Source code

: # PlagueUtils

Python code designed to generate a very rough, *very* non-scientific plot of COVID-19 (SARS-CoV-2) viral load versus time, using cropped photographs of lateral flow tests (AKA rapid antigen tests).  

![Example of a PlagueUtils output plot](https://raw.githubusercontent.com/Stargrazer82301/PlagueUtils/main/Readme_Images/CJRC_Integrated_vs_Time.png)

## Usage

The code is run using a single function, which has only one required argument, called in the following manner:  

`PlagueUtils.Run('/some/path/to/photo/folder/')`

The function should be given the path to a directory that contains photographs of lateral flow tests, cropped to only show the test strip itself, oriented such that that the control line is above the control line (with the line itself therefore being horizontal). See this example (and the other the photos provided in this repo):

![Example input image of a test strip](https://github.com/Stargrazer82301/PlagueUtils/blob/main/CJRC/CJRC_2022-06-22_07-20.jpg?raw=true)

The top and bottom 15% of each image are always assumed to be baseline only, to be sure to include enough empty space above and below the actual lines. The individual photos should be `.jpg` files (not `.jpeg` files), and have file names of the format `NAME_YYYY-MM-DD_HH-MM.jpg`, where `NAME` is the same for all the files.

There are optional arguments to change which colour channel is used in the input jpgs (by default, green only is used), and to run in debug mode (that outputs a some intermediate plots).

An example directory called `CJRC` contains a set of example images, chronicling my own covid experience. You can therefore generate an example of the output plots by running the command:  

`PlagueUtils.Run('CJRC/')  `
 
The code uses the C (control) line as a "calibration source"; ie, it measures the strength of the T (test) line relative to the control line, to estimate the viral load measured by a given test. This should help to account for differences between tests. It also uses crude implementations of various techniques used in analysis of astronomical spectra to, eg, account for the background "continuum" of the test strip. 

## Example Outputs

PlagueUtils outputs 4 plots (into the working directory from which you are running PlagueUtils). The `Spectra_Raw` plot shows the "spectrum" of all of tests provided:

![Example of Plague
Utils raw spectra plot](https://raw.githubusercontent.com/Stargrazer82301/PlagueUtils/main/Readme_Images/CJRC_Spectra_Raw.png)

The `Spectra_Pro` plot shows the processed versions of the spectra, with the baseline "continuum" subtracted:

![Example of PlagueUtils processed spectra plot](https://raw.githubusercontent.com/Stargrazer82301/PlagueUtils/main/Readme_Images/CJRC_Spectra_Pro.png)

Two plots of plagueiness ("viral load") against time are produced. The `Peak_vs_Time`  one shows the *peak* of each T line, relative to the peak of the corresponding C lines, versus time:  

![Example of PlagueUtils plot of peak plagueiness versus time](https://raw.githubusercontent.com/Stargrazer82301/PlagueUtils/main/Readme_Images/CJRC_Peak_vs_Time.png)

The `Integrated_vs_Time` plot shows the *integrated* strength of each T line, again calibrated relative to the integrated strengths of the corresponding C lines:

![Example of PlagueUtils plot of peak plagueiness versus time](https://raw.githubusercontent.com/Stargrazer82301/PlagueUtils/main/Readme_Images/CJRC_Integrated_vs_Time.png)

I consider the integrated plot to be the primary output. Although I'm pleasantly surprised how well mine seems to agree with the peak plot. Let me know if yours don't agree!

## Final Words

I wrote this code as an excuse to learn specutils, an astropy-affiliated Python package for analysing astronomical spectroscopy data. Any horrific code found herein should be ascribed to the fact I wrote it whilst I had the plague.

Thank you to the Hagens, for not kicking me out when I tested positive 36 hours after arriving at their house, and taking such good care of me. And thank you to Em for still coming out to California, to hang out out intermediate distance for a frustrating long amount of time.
═══
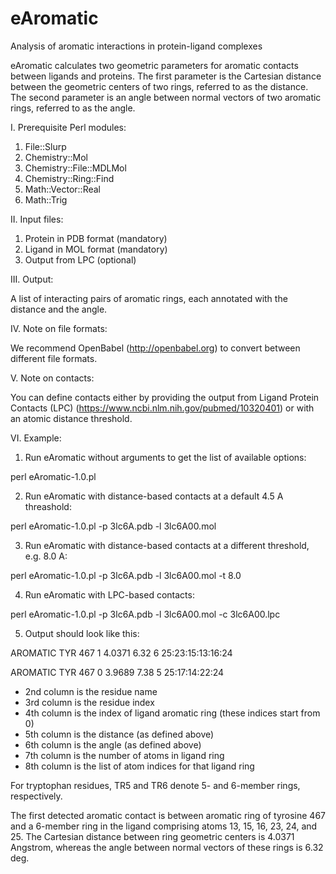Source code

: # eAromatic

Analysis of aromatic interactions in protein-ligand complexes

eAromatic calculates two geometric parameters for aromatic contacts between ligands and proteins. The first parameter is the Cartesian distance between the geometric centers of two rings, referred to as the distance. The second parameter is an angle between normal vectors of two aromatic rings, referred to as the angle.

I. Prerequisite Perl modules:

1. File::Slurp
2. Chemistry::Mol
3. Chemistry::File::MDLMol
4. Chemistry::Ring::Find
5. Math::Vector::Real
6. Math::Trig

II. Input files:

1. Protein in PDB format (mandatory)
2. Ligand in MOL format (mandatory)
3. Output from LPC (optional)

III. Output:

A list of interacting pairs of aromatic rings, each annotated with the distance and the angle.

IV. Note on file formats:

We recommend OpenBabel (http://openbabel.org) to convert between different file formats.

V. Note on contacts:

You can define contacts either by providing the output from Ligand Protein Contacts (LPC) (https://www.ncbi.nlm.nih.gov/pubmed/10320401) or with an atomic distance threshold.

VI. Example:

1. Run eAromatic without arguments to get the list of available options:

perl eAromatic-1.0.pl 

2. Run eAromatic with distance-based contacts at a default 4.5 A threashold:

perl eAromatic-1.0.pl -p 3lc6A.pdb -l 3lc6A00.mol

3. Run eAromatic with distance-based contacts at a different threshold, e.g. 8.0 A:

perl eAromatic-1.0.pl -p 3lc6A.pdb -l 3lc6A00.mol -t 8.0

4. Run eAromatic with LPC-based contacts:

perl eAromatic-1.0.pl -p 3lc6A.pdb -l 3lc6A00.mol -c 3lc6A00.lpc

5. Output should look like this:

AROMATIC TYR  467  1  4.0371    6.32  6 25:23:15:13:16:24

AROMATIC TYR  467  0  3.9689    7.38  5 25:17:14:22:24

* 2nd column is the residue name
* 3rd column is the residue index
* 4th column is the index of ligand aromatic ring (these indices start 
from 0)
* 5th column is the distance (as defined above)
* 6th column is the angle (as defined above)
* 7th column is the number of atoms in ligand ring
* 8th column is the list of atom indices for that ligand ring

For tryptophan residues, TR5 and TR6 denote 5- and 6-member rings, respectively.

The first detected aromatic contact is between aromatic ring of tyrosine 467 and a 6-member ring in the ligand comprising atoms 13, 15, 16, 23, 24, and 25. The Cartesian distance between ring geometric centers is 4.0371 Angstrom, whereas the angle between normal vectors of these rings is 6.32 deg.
═══
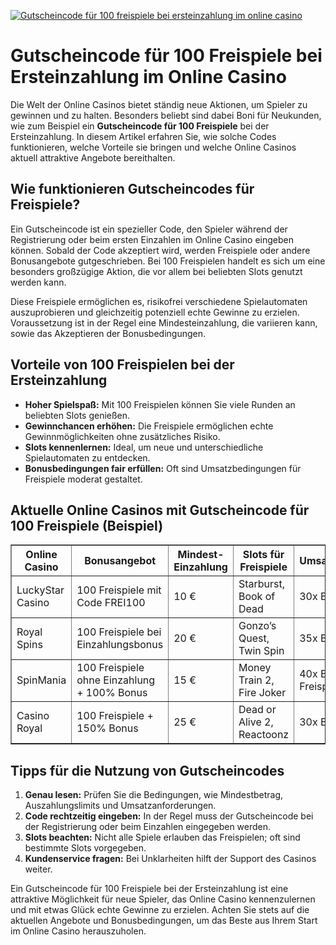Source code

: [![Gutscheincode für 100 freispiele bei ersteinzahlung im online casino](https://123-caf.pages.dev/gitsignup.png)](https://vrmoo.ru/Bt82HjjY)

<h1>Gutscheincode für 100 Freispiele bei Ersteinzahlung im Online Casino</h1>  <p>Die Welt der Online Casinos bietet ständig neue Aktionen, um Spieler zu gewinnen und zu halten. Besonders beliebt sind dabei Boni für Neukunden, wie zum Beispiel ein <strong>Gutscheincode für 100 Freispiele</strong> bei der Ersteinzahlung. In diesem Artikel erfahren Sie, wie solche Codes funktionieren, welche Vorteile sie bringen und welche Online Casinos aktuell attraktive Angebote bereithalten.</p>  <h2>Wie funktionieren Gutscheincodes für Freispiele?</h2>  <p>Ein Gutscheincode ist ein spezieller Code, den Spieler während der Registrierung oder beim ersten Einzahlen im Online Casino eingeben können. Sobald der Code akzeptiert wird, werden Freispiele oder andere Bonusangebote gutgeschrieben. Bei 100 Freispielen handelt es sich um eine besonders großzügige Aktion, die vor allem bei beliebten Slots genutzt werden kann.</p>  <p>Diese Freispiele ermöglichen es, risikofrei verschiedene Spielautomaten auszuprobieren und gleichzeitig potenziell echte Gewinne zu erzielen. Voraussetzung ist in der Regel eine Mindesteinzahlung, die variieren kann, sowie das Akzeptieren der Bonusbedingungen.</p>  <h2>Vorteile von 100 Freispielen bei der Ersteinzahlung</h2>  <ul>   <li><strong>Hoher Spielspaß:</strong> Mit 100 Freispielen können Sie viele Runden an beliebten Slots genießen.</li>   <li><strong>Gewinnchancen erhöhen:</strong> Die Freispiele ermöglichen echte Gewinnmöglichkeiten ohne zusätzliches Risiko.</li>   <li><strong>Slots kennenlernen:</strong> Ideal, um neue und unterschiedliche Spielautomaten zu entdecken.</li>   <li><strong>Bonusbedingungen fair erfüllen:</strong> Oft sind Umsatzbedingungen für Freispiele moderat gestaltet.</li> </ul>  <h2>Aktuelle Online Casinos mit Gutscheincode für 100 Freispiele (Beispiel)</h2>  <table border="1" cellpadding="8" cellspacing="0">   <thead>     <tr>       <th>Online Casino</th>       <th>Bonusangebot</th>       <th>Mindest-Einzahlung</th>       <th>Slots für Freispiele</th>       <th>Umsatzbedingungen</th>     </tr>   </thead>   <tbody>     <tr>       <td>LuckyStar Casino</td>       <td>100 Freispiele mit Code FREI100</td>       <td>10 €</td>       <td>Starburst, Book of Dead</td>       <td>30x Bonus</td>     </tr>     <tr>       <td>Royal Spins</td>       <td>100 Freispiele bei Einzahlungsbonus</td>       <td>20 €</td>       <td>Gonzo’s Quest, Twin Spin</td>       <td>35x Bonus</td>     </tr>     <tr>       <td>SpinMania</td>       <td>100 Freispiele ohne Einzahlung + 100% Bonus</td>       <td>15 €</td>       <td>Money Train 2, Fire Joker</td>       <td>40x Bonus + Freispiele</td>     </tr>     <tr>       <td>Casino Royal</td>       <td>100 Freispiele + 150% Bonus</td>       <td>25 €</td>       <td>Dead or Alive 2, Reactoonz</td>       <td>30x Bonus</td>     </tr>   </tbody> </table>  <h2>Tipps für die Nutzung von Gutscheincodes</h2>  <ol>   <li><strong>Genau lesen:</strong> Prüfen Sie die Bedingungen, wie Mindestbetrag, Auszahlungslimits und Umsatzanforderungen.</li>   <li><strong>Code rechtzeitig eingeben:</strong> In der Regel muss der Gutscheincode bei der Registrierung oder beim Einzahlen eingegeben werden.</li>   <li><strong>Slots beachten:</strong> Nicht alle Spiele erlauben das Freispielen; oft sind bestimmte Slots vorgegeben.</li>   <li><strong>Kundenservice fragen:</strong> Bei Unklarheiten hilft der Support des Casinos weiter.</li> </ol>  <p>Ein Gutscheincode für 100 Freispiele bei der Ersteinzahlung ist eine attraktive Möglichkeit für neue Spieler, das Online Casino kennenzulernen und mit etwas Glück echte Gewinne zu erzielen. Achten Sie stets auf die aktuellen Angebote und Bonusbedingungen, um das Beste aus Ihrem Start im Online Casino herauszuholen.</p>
═══
— Problem statement —
Every line in the listing that holds the string "Chemistry" should be copied out.

— Response —
2. Chemistry::Mol
3. Chemistry::File::MDLMol
4. Chemistry::Ring::Find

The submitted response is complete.